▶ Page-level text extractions
====

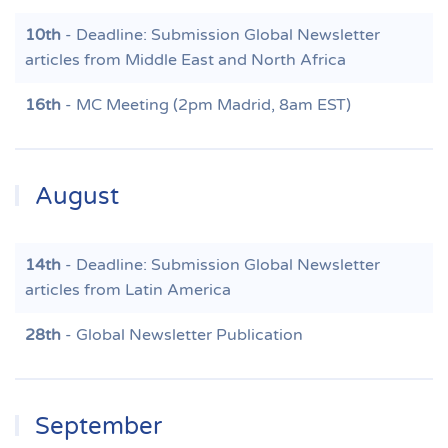
10th
- Deadline: Submission Global Newsletter
articles from Middle East and North Africa
16th
- MC Meeting (2pm Madrid, 8am EST)
August
14th
- Deadline: Submission Global Newsletter
articles from Latin America
28th
- Global Newsletter Publication
September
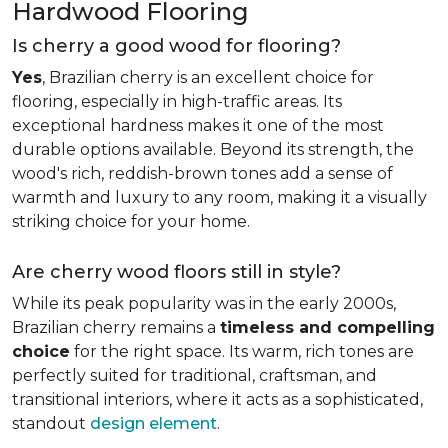
Hardwood Flooring
Is cherry a good wood for flooring?
Yes
, Brazilian cherry is an excellent choice for
flooring, especially in high-traffic areas. Its
exceptional hardness makes it one of the most
durable options available. Beyond its strength, the
wood's rich, reddish-brown tones add a sense of
warmth and luxury to any room, making it a visually
striking choice for your home.
Are cherry wood floors still in style?
While its peak popularity was in the early 2000s,
Brazilian cherry remains a
timeless and compelling
choice
for the right space. Its warm, rich tones are
perfectly suited for traditional, craftsman, and
transitional interiors, where it acts as a sophisticated,
standout
design element
.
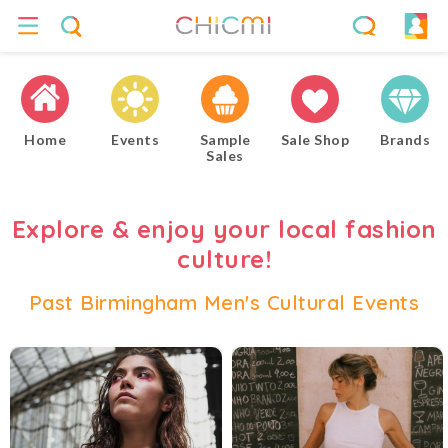
Home
Events
Sample
Sale Shop
Brands
Sales
Explore & enjoy your local fashion
culture!
Past Birmingham Men's Cultural Events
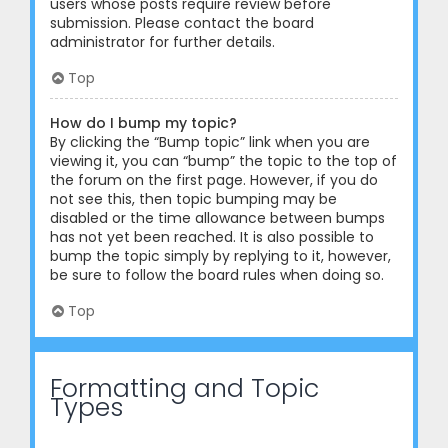
users whose posts require review before
submission. Please contact the board
administrator for further details.
Top
How do I bump my topic?
By clicking the “Bump topic” link when you are
viewing it, you can “bump” the topic to the top of
the forum on the first page. However, if you do
not see this, then topic bumping may be
disabled or the time allowance between bumps
has not yet been reached. It is also possible to
bump the topic simply by replying to it, however,
be sure to follow the board rules when doing so.
Top
Formatting and Topic
Types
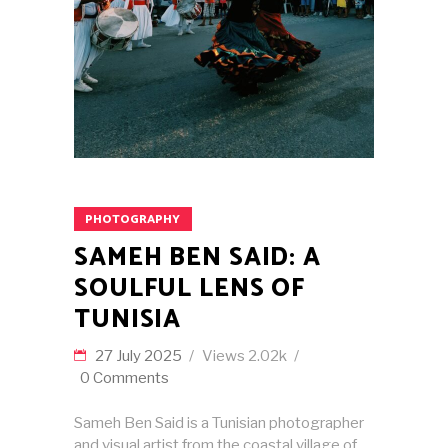
PHOTOGRAPHY
SAMEH BEN SAID: A
SOULFUL LENS OF
TUNISIA
27 July 2025
Views
2.02k
0 Comments
Sameh Ben Said is a Tunisian photographer
and visual artist from the coastal village of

====

▶ PROBLEM DESCRIPTION
Format the stretch of the material from the line containing "PHOTOGRAPHY" through its end as a Markdown table with the columns Row and Line. Number each row and leave out any blank lines.

▶ SOLUTION FOR THIS PROBLEM
| Row | Line |
|---|---|
| 1 | PHOTOGRAPHY |
| 2 | SAMEH BEN SAID: A |
| 3 | SOULFUL LENS OF |
| 4 | TUNISIA |
| 5 | 27 July 2025 |
| 6 | Views |
| 7 | 2.02k |
| 8 | 0 Comments |
| 9 | Sameh Ben Said is a Tunisian photographer |
| 10 | and visual artist from the coastal village of |